Furthermore, we must end all unsustainable deforestation and mineral exploitation. These extractive practices degrade the tropical ecosystem that serves as the genetic reservoir for cacao and home for indigenous communities that have tremendous knowledge of the rainforest which cacao calls home.

We must also respect indigenous self determination and ancestral indigenous claims to territory. The true wisdom for rainforest stewardship and historical knowledge about cacao lies with the very people who ancestrally lived where cacao grows, and their way of life and cosmo-visions are critically threatened.

To support this type of work, we highly recommend supporting any of a number of organizations doing excellent work with the peoples of the rainforest. These partners include: Rainforest Action Network, Amazon Watch, Pachamama Alliance, and Amazon Frontlines.

In a broader context, de-colonizing cacao can not be done in isolation of de-colonizing many of the other systems we live within. In essence, we are working in solidarity with many movements that are restoring sacred relationships with the earth as a living being, and stepping into the regeneration and thriving of all life on Planet Earth with human stewardship.

Restoring Respect with Ceremonial Cacao

We believe ceremonial cacao is the only way forward to restore a sacred relationship with cacao that creates lasting respect with the peoples that steward it.
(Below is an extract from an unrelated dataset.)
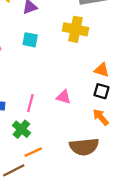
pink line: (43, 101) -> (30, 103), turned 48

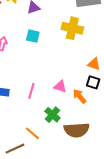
orange arrow: (101, 117) -> (80, 96), moved
green cross: (21, 129) -> (52, 115), moved
orange line: (33, 152) -> (32, 133), turned 63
In cacao ceremonies, we access the wisdom and connection that leads us to protect this planet. It leads us to value cacao that is grown in a regenerative sustainable cycle that benefits the farmers and their communities, the cacao trees, and the natural ecosystems of our planet.

Supporting a new supply chain that is based on personal relationships with our farming partners, knowing exactly how they grow and harvest their cacao, creates personal pride in the quality of product along the entire supply chain from farm to cup.

By paying higher prices to support organic farming practices, the farmers can avoid chemical-laden pesticides and farm using agroforestry principles that support healthy soil cultivation and thriving ecosystems. This creates a healthier, lush environment for the farming communities to grow food, and live in.

In a nutshell, this is a heart-led endeavor, which is the only way to go when working with the healing properties of ceremonial cacao.